(Hardware design source data)
──────

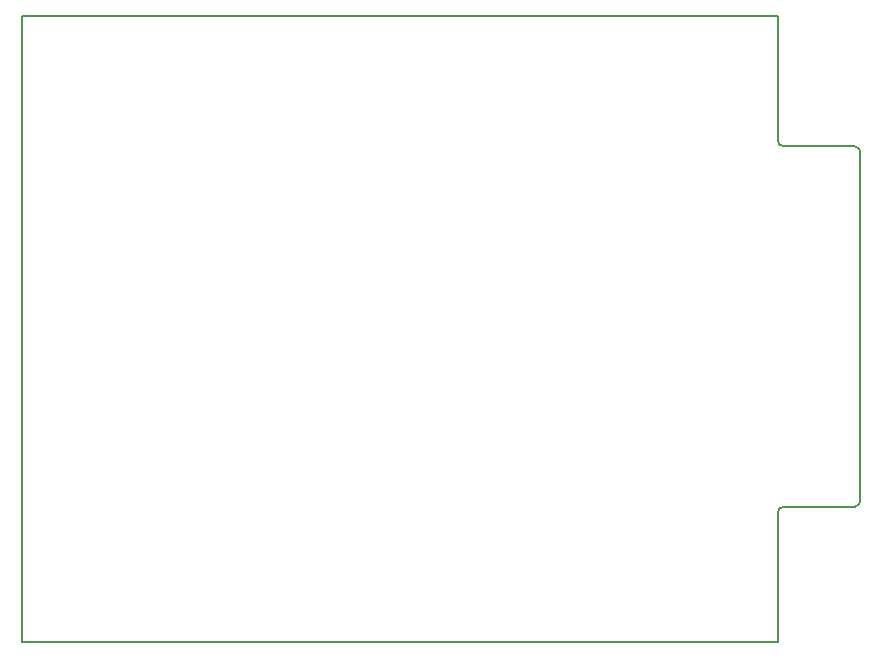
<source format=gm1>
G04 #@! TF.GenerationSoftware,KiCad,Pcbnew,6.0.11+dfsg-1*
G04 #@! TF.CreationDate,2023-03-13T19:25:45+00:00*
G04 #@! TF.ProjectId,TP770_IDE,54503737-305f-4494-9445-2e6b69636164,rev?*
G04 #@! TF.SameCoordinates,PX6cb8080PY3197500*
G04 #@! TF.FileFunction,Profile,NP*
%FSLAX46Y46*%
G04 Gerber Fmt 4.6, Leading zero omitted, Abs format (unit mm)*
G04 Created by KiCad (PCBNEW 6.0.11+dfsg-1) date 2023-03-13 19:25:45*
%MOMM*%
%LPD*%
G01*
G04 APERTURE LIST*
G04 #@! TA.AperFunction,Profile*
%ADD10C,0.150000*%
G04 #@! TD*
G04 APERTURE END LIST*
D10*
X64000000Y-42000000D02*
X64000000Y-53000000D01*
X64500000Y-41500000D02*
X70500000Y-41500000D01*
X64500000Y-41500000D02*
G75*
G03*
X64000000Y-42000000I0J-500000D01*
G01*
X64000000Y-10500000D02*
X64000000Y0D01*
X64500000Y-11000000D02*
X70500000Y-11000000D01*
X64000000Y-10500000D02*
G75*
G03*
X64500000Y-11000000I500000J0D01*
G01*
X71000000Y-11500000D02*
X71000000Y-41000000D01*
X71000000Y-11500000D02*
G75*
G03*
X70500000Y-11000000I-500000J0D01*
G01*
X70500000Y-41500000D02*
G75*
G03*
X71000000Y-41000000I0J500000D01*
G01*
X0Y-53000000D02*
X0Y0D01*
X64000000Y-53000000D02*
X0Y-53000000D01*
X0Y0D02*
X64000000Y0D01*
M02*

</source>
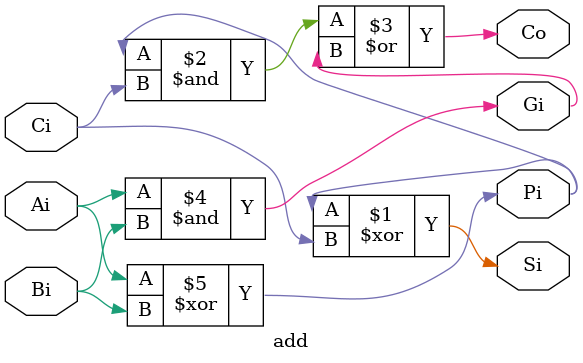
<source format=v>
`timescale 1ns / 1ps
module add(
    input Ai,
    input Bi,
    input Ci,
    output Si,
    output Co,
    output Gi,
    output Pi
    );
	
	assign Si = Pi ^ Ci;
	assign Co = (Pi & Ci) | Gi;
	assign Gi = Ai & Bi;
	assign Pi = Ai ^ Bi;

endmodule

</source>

──────

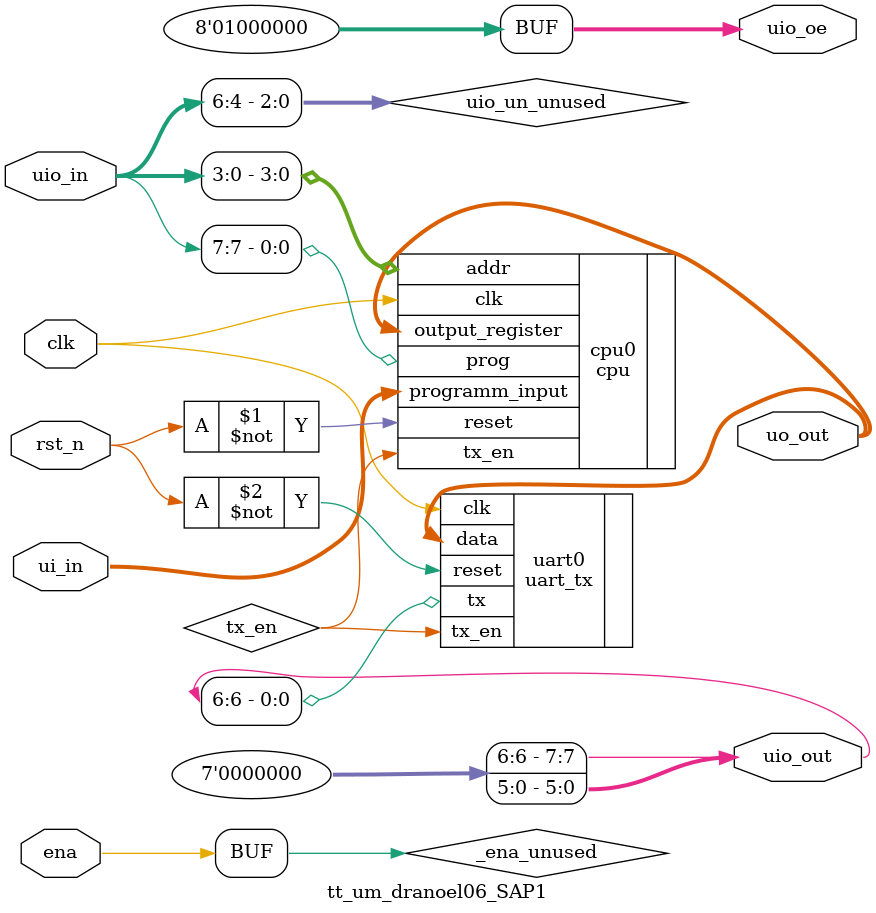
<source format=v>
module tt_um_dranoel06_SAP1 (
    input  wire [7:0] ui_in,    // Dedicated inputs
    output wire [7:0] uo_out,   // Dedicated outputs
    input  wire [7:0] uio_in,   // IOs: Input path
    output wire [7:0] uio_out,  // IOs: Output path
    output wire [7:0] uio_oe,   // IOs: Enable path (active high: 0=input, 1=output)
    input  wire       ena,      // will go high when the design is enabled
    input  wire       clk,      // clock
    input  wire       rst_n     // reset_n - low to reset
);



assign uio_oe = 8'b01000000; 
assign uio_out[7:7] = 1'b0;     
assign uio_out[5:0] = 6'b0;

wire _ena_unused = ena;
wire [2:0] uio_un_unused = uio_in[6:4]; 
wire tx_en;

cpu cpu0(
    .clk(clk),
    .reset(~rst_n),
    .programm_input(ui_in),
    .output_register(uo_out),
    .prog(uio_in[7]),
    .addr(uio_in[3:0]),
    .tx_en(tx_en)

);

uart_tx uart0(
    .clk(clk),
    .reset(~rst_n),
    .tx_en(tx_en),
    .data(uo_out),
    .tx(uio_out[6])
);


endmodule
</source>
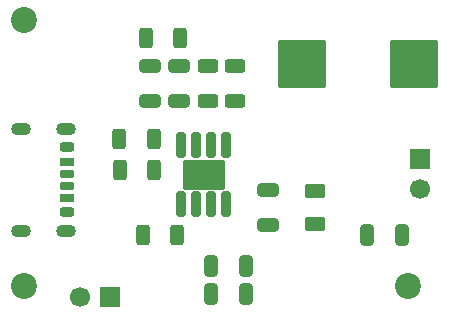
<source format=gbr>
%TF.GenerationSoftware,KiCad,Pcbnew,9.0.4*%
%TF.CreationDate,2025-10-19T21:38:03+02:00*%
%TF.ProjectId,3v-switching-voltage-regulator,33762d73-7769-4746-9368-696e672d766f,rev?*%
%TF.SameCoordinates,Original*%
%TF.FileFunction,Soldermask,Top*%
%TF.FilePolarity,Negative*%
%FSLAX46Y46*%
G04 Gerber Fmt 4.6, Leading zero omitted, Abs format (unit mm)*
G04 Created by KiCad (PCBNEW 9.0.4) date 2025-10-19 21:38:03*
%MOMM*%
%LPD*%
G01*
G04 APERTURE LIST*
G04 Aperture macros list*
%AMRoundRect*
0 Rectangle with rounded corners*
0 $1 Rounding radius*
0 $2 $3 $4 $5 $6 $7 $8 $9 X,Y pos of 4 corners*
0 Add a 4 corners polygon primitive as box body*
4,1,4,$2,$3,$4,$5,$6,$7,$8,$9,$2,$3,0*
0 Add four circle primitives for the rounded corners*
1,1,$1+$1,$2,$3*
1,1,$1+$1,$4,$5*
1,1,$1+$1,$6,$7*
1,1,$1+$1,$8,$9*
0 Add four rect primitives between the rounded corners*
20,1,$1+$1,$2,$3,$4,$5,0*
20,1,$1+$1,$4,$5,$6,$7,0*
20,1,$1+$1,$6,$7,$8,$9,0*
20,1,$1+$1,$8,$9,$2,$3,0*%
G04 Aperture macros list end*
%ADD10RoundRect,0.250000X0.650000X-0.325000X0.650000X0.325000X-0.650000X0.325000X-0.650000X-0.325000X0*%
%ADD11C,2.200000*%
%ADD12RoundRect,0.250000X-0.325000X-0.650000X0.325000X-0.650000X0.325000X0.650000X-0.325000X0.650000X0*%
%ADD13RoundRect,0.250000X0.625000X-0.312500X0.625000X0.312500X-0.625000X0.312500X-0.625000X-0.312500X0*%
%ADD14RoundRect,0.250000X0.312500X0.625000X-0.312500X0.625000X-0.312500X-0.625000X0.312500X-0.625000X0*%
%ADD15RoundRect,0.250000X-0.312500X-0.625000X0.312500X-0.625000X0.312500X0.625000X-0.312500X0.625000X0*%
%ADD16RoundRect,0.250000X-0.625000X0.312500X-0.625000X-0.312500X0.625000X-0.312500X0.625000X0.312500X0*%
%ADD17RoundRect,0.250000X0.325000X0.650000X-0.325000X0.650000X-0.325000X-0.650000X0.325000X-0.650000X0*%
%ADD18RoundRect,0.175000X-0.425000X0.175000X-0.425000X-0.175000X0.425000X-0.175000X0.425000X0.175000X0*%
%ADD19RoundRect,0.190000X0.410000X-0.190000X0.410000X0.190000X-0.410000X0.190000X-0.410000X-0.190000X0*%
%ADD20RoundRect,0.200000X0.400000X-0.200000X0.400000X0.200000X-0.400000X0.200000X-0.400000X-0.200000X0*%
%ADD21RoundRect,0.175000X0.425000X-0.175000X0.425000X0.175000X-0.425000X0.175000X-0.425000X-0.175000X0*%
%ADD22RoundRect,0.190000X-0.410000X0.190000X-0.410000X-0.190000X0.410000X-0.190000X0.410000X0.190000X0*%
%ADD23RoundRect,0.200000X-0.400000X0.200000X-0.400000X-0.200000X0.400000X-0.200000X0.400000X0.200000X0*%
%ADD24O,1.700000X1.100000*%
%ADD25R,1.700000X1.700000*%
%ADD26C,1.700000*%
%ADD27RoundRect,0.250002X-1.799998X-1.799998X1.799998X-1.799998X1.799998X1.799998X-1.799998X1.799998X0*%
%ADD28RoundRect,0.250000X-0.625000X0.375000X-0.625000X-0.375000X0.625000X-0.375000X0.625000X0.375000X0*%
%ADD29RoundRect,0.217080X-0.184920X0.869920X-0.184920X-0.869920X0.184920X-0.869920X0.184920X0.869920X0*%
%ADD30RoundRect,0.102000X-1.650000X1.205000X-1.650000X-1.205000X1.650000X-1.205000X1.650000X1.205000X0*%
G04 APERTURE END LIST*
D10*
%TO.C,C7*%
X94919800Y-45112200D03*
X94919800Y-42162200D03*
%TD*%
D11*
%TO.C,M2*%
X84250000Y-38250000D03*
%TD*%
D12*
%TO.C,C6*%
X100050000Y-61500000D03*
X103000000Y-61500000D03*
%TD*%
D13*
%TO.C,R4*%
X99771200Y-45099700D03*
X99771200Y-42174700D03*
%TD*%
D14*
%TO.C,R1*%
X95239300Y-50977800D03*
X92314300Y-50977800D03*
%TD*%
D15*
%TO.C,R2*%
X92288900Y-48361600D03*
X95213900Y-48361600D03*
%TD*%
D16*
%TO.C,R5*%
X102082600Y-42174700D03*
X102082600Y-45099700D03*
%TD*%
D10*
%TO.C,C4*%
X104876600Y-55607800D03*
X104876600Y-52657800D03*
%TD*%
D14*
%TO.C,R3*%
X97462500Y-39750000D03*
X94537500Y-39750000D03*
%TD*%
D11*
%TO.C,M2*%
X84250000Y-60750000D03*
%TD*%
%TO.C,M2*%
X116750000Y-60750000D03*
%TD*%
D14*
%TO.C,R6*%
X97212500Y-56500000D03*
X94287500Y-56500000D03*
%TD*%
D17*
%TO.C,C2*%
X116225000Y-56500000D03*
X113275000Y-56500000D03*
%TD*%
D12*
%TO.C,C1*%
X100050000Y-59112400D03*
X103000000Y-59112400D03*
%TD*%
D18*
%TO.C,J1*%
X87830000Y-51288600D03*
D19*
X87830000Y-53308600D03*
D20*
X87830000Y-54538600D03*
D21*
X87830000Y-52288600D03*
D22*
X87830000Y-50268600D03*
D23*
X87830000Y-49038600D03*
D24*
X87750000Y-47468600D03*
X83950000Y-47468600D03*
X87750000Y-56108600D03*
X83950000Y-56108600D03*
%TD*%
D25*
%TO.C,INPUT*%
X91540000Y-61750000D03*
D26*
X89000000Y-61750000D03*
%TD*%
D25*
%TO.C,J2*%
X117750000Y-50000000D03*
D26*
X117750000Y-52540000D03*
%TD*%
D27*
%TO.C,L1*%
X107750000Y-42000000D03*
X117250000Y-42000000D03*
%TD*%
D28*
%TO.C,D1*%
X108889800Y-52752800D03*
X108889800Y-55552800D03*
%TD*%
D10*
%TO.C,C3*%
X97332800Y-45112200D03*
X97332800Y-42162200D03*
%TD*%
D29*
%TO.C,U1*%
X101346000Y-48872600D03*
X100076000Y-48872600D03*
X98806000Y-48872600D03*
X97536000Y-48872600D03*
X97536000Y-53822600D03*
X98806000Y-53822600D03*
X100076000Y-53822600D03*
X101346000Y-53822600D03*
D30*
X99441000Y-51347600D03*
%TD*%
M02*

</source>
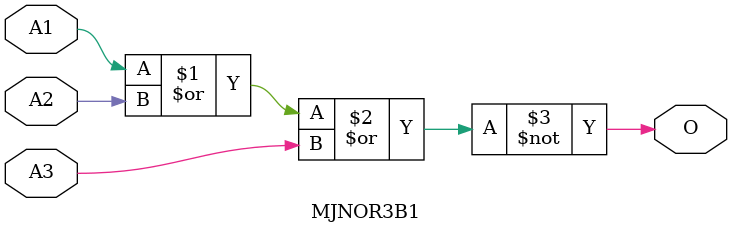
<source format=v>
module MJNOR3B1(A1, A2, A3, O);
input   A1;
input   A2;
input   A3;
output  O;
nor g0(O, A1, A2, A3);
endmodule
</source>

──────

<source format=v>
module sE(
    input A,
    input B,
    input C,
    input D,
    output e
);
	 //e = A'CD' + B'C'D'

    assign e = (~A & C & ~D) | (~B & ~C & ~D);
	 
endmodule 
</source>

──────

# Problem to solve:
Return every line from the records above that holds the word "Profile".

# Answer to this exercise:
G04 #@! TF.FileFunction,Profile,NP*
G04 #@! TA.AperFunction,Profile*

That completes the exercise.